As more and more people become infected with hard-to-treat, multi-drug resistant infections, having reliable and effective antibiotic drugs will become more important than ever. However, multiple barriers exist that render antibiotic investment an unattractive business endeavor for pharmaceutical companies and novel solutions need to be explored by policymakers to urgently address this lack of innovation.

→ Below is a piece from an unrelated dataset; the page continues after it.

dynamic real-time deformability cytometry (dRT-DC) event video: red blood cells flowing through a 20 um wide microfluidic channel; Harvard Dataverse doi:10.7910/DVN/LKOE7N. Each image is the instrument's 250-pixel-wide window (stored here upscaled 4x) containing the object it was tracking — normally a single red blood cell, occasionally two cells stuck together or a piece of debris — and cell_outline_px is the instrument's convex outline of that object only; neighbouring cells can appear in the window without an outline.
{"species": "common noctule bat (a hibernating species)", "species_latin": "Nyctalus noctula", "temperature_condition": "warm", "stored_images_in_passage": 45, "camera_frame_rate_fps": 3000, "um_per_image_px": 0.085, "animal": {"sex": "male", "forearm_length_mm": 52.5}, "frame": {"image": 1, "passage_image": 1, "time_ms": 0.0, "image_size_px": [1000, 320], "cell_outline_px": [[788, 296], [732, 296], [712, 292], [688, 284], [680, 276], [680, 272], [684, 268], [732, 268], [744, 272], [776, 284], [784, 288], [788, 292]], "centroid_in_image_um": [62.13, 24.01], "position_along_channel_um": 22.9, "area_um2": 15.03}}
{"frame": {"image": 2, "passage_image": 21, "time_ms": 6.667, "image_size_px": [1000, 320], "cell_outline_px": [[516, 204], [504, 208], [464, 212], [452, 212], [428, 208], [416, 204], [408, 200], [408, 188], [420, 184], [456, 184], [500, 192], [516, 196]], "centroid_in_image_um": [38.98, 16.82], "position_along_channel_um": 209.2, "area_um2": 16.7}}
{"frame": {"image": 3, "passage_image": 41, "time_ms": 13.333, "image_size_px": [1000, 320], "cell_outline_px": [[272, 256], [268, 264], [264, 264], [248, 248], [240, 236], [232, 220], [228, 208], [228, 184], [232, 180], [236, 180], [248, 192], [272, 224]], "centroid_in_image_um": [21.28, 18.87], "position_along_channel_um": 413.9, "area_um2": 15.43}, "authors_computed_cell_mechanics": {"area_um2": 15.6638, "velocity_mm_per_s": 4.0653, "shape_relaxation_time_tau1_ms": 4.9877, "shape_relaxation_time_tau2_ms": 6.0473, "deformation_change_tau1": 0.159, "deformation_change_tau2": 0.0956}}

This systematic review identified 42 articles containing recommendations for solutions for revitalizing the antibiotic pipeline, with the majority advocating for the implementation of mix/hybrid financial incentive models. The lack of consensus regarding the specific design and size of a financial incentive model suggests that there is no one-size-fits-all solution; rather, it seems that some incentive schemes may be more useful for some countries than for others.

When applying the results of this literature review to a case study of Canada that considers Canada’s specific needs, we propose that Canada support ongoing efforts in other countries by implementing a fully delinked subscription-based MER similar to the pilot model that was recently launched in the UK. Following the model laid out by the UK provides Canada with a reference for facilitating implementation, despite the feasibility challenges otherwise associated with fully delinked incentives. Further, the fully delinked model removes the drug manufacturer’s desire to maximize revenue from unit sales and the annually adjusted subscription fee ensures that the payment reflects the antibiotic’s performance over time. On the other hand, if Canada is unwilling to implement a pull incentive, we also suggest an alternative and less disruptive incentive strategy: grants targeting high-priority pathogens for which there are limited treatment options. Implementing a financial incentive model suited to the Canadian context will be an overdue and crucial step forward for controlling antibiotic resistance and lowering the incidence of death due to drug-resistant infections in Canada as well as around the world.

Acknowledgments

We wish to thank Dr. Suzanne Hindmarch who provided thoughtful feedback on this manuscript.

Disclosure

The authors report no conflicts of interest in this work.